→ **Your goal**:
Extract the text from each of the items below, reproducing every line without any change.

→ **The input**:
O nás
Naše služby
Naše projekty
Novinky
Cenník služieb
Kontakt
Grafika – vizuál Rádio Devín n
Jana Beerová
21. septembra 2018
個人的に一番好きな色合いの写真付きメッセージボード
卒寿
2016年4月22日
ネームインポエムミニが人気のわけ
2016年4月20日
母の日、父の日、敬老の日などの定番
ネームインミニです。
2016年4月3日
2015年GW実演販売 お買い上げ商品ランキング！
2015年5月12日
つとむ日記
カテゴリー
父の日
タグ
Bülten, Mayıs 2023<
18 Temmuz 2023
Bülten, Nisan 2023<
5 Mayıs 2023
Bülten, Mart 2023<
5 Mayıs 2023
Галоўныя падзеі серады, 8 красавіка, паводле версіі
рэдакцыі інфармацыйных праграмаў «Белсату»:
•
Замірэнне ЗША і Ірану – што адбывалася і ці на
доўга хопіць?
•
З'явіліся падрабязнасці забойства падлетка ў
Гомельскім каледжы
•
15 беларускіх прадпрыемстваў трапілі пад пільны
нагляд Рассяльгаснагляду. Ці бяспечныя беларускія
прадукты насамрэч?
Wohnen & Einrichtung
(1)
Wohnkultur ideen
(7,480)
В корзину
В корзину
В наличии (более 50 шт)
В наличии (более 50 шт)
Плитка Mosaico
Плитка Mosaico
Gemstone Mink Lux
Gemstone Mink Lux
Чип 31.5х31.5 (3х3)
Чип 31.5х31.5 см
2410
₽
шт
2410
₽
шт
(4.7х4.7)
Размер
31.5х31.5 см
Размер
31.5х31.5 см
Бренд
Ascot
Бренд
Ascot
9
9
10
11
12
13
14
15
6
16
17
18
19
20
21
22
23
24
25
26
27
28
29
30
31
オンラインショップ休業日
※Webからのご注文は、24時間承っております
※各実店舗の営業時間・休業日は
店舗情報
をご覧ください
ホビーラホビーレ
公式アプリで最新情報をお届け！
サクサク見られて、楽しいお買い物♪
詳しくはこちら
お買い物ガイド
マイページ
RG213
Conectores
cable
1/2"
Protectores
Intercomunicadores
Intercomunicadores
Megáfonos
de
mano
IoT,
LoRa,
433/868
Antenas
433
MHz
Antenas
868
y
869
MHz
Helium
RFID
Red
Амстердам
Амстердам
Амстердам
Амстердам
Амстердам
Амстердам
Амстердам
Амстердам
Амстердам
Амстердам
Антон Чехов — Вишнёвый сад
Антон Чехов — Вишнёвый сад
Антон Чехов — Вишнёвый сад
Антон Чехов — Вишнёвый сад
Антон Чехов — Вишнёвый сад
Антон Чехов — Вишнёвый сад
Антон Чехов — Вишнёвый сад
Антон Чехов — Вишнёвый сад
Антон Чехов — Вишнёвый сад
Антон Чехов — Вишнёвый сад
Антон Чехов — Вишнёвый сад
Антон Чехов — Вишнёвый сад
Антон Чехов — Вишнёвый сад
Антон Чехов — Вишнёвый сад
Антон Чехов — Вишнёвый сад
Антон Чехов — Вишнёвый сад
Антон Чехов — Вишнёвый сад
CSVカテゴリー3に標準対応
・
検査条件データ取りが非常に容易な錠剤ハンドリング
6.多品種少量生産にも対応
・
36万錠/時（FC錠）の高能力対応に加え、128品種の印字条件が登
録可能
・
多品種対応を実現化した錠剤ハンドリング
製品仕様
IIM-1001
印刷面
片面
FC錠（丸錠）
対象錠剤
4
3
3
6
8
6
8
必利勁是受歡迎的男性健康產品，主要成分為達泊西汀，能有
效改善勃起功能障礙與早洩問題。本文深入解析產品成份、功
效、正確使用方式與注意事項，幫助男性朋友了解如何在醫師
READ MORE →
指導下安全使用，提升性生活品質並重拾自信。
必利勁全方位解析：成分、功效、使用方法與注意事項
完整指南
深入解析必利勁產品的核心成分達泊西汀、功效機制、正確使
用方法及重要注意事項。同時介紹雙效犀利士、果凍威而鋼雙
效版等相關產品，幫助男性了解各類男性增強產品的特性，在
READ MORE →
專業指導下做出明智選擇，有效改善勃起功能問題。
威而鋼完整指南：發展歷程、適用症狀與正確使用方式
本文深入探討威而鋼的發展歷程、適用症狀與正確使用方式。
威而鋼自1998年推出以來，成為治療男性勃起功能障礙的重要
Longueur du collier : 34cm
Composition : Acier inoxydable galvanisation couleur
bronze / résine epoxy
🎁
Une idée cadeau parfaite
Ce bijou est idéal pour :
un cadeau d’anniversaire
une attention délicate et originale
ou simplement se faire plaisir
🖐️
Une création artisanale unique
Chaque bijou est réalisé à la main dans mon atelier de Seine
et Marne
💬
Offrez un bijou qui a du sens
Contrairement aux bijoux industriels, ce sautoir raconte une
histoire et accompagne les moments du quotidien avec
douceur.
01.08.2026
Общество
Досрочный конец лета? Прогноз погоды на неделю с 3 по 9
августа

→ **Completed exercise**:
O nás
Naše služby
Naše projekty
Novinky
Cenník služieb
Kontakt
Grafika – vizuál Rádio Devín n
Jana Beerová
21. septembra 2018
個人的に一番好きな色合いの写真付きメッセージボード
卒寿
2016年4月22日
ネームインポエムミニが人気のわけ
2016年4月20日
母の日、父の日、敬老の日などの定番
ネームインミニです。
2016年4月3日
2015年GW実演販売 お買い上げ商品ランキング！
2015年5月12日
つとむ日記
カテゴリー
父の日
タグ
Bülten, Mayıs 2023<
18 Temmuz 2023
Bülten, Nisan 2023<
5 Mayıs 2023
Bülten, Mart 2023<
5 Mayıs 2023
Галоўныя падзеі серады, 8 красавіка, паводле версіі
рэдакцыі інфармацыйных праграмаў «Белсату»:
•
Замірэнне ЗША і Ірану – што адбывалася і ці на
доўга хопіць?
•
З'явіліся падрабязнасці забойства падлетка ў
Гомельскім каледжы
•
15 беларускіх прадпрыемстваў трапілі пад пільны
нагляд Рассяльгаснагляду. Ці бяспечныя беларускія
прадукты насамрэч?
Wohnen & Einrichtung
(1)
Wohnkultur ideen
(7,480)
В корзину
В корзину
В наличии (более 50 шт)
В наличии (более 50 шт)
Плитка Mosaico
Плитка Mosaico
Gemstone Mink Lux
Gemstone Mink Lux
Чип 31.5х31.5 (3х3)
Чип 31.5х31.5 см
2410
₽
шт
2410
₽
шт
(4.7х4.7)
Размер
31.5х31.5 см
Размер
31.5х31.5 см
Бренд
Ascot
Бренд
Ascot
9
9
10
11
12
13
14
15
6
16
17
18
19
20
21
22
23
24
25
26
27
28
29
30
31
オンラインショップ休業日
※Webからのご注文は、24時間承っております
※各実店舗の営業時間・休業日は
店舗情報
をご覧ください
ホビーラホビーレ
公式アプリで最新情報をお届け！
サクサク見られて、楽しいお買い物♪
詳しくはこちら
お買い物ガイド
マイページ
RG213
Conectores
cable
1/2"
Protectores
Intercomunicadores
Intercomunicadores
Megáfonos
de
mano
IoT,
LoRa,
433/868
Antenas
433
MHz
Antenas
868
y
869
MHz
Helium
RFID
Red
Амстердам
Амстердам
Амстердам
Амстердам
Амстердам
Амстердам
Амстердам
Амстердам
Амстердам
Амстердам
Антон Чехов — Вишнёвый сад
Антон Чехов — Вишнёвый сад
Антон Чехов — Вишнёвый сад
Антон Чехов — Вишнёвый сад
Антон Чехов — Вишнёвый сад
Антон Чехов — Вишнёвый сад
Антон Чехов — Вишнёвый сад
Антон Чехов — Вишнёвый сад
Антон Чехов — Вишнёвый сад
Антон Чехов — Вишнёвый сад
Антон Чехов — Вишнёвый сад
Антон Чехов — Вишнёвый сад
Антон Чехов — Вишнёвый сад
Антон Чехов — Вишнёвый сад
Антон Чехов — Вишнёвый сад
Антон Чехов — Вишнёвый сад
Антон Чехов — Вишнёвый сад
CSVカテゴリー3に標準対応
・
検査条件データ取りが非常に容易な錠剤ハンドリング
6.多品種少量生産にも対応
・
36万錠/時（FC錠）の高能力対応に加え、128品種の印字条件が登
録可能
・
多品種対応を実現化した錠剤ハンドリング
製品仕様
IIM-1001
印刷面
片面
FC錠（丸錠）
対象錠剤
4
3
3
6
8
6
8
必利勁是受歡迎的男性健康產品，主要成分為達泊西汀，能有
效改善勃起功能障礙與早洩問題。本文深入解析產品成份、功
效、正確使用方式與注意事項，幫助男性朋友了解如何在醫師
READ MORE →
指導下安全使用，提升性生活品質並重拾自信。
必利勁全方位解析：成分、功效、使用方法與注意事項
完整指南
深入解析必利勁產品的核心成分達泊西汀、功效機制、正確使
用方法及重要注意事項。同時介紹雙效犀利士、果凍威而鋼雙
效版等相關產品，幫助男性了解各類男性增強產品的特性，在
READ MORE →
專業指導下做出明智選擇，有效改善勃起功能問題。
威而鋼完整指南：發展歷程、適用症狀與正確使用方式
本文深入探討威而鋼的發展歷程、適用症狀與正確使用方式。
威而鋼自1998年推出以來，成為治療男性勃起功能障礙的重要
Longueur du collier : 34cm
Composition : Acier inoxydable galvanisation couleur
bronze / résine epoxy
🎁
Une idée cadeau parfaite
Ce bijou est idéal pour :
un cadeau d’anniversaire
une attention délicate et originale
ou simplement se faire plaisir
🖐️
Une création artisanale unique
Chaque bijou est réalisé à la main dans mon atelier de Seine
et Marne
💬
Offrez un bijou qui a du sens
Contrairement aux bijoux industriels, ce sautoir raconte une
histoire et accompagne les moments du quotidien avec
douceur.
01.08.2026
Общество
Досрочный конец лета? Прогноз погоды на неделю с 3 по 9
августа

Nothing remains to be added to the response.